▶ Job
Return nothing but the lines from the line containing "StackStorm Community Edition is" through the last line of the records, reproduced exactly.

※ ※ ※

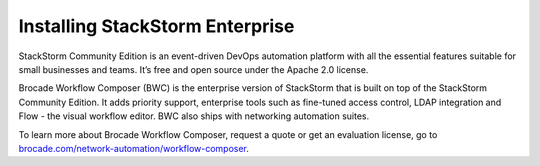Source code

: Installing StackStorm Enterprise
================================

StackStorm Community Edition is an event-driven DevOps automation platform with all the essential features suitable for small businesses and teams. It’s free and open source under the Apache 2.0 license.

Brocade Workflow Composer (BWC) is the enterprise version of StackStorm that is built on
top of the StackStorm Community Edition. It adds priority support, enterprise tools such
as fine-tuned access control, LDAP integration and Flow -  the visual workflow editor.
BWC also ships with networking automation suites.

To learn more about Brocade Workflow Composer, request a quote or get an evaluation license,
go to `brocade.com/network-automation/workflow-composer <http://www.brocade.com/en/products-services/network-automation/workflow-composer.html>`_.

.. only:: community

    .. include:: /__engage_community.rst

.. only:: enterprise

    To install Brocade Workflow Enterprise, you must have your Enterprise license key ready.
    For installation steps, please see :doc:`/install/deb`, :doc:`/install/rhel7`, or
    :doc:`/install/rhel6`. The last step of the instructions is ``BWC Enterprise``

    .. include:: /__engage_enterprise.rst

※ ※ ※

▶ Exercise answer
StackStorm Community Edition is an event-driven DevOps automation platform with all the essential features suitable for small businesses and teams. It’s free and open source under the Apache 2.0 license.

Brocade Workflow Composer (BWC) is the enterprise version of StackStorm that is built on
top of the StackStorm Community Edition. It adds priority support, enterprise tools such
as fine-tuned access control, LDAP integration and Flow -  the visual workflow editor.
BWC also ships with networking automation suites.

To learn more about Brocade Workflow Composer, request a quote or get an evaluation license,
go to `brocade.com/network-automation/workflow-composer <http://www.brocade.com/en/products-services/network-automation/workflow-composer.html>`_.

.. only:: community

    .. include:: /__engage_community.rst

.. only:: enterprise

    To install Brocade Workflow Enterprise, you must have your Enterprise license key ready.
    For installation steps, please see :doc:`/install/deb`, :doc:`/install/rhel7`, or
    :doc:`/install/rhel6`. The last step of the instructions is ``BWC Enterprise``

    .. include:: /__engage_enterprise.rst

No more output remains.